Exact copy, no pictures: reproduce the lines from the one that holds "Inputs & Insights" through the end of the entries.

Excerpted records ->
* * * * * * * * *

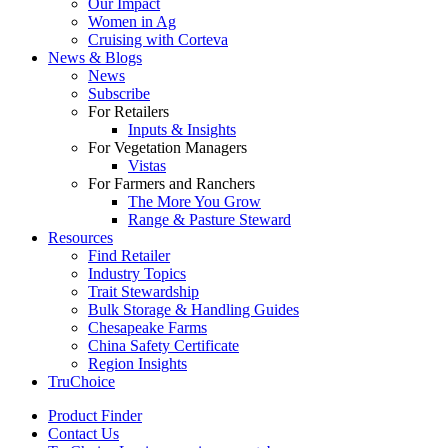
Our Impact
Women in Ag
Cruising with Corteva
News & Blogs
News
Subscribe
For Retailers
Inputs & Insights
For Vegetation Managers
Vistas
For Farmers and Ranchers
The More You Grow
Range & Pasture Steward
Resources
Find Retailer
Industry Topics
Trait Stewardship
Bulk Storage & Handling Guides
Chesapeake Farms
China Safety Certificate
Region Insights
TruChoice
Product Finder
Contact Us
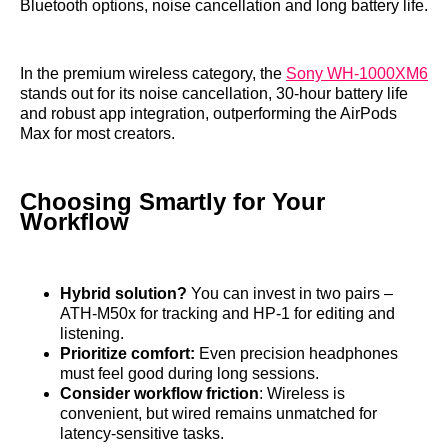
Bluetooth options, noise cancellation and long battery life.
In the premium wireless category, the
Sony WH‑1000XM6
stands out for its noise cancellation, 30‑hour battery life
and robust app integration, outperforming the AirPods
Max for most creators.
Choosing Smartly for Your
Workflow
Hybrid solution?
You can invest in two pairs –
ATH‑M50x for tracking and HP‑1 for editing and
listening.
Prioritize comfort:
Even precision headphones
must feel good during long sessions.
Consider workflow friction
: Wireless is
convenient, but wired remains unmatched for
latency‑sensitive tasks.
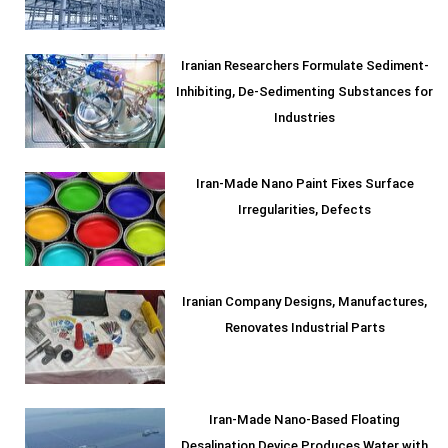
Iranian Researchers Formulate Sediment-
Inhibiting, De-Sedimenting Substances for
Industries
Iran-Made Nano Paint Fixes Surface
Irregularities, Defects
Iranian Company Designs, Manufactures,
Renovates Industrial Parts
Iran-Made Nano-Based Floating
Desalination Device Produces Water with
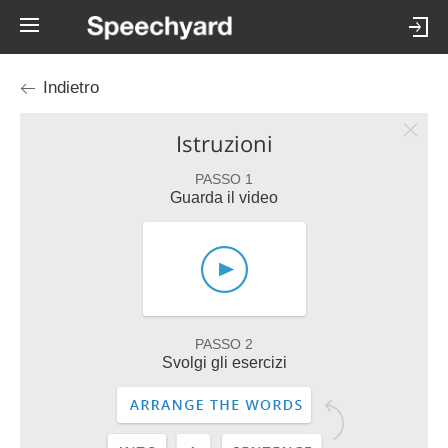
Indietro
Istruzioni
PASSO 1
Guarda il video
PASSO 2
Svolgi gli esercizi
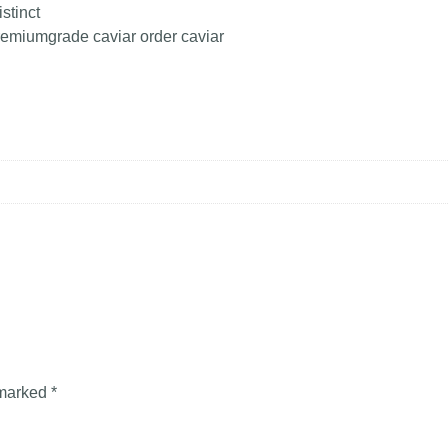
stinct
r premiumgrade caviar order caviar
 marked
*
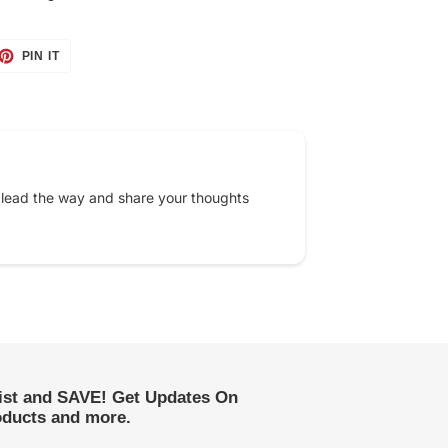
ET
PIN
PIN IT
ON
TTER
PINTEREST
 lead the way and share your thoughts
list and SAVE! Get Updates On
ducts and more.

* * * * * * * * *

Result of the exercise ->
Inputs & Insights
For Vegetation Managers
Vistas
For Farmers and Ranchers
The More You Grow
Range & Pasture Steward
Resources
Find Retailer
Industry Topics
Trait Stewardship
Bulk Storage & Handling Guides
Chesapeake Farms
China Safety Certificate
Region Insights
TruChoice
Product Finder
Contact Us
Bluetooth options, noise cancellation and long battery life.
In the premium wireless category, the
Sony WH‑1000XM6
stands out for its noise cancellation, 30‑hour battery life
and robust app integration, outperforming the AirPods
Max for most creators.
Choosing Smartly for Your
Workflow
Hybrid solution?
You can invest in two pairs –
ATH‑M50x for tracking and HP‑1 for editing and
listening.
Prioritize comfort:
Even precision headphones
must feel good during long sessions.
Consider workflow friction
: Wireless is
convenient, but wired remains unmatched for
latency‑sensitive tasks.
Iranian Researchers Formulate Sediment-
Inhibiting, De-Sedimenting Substances for
Industries
Iran-Made Nano Paint Fixes Surface
Irregularities, Defects
Iranian Company Designs, Manufactures,
Renovates Industrial Parts
Iran-Made Nano-Based Floating
Desalination Device Produces Water with
Indietro
Istruzioni
PASSO 1
Guarda il video
PASSO 2
Svolgi gli esercizi
stinct
r premiumgrade caviar order caviar
 marked
*
ET
PIN
PIN IT
ON
TTER
PINTEREST
 lead the way and share your thoughts
list and SAVE! Get Updates On
ducts and more.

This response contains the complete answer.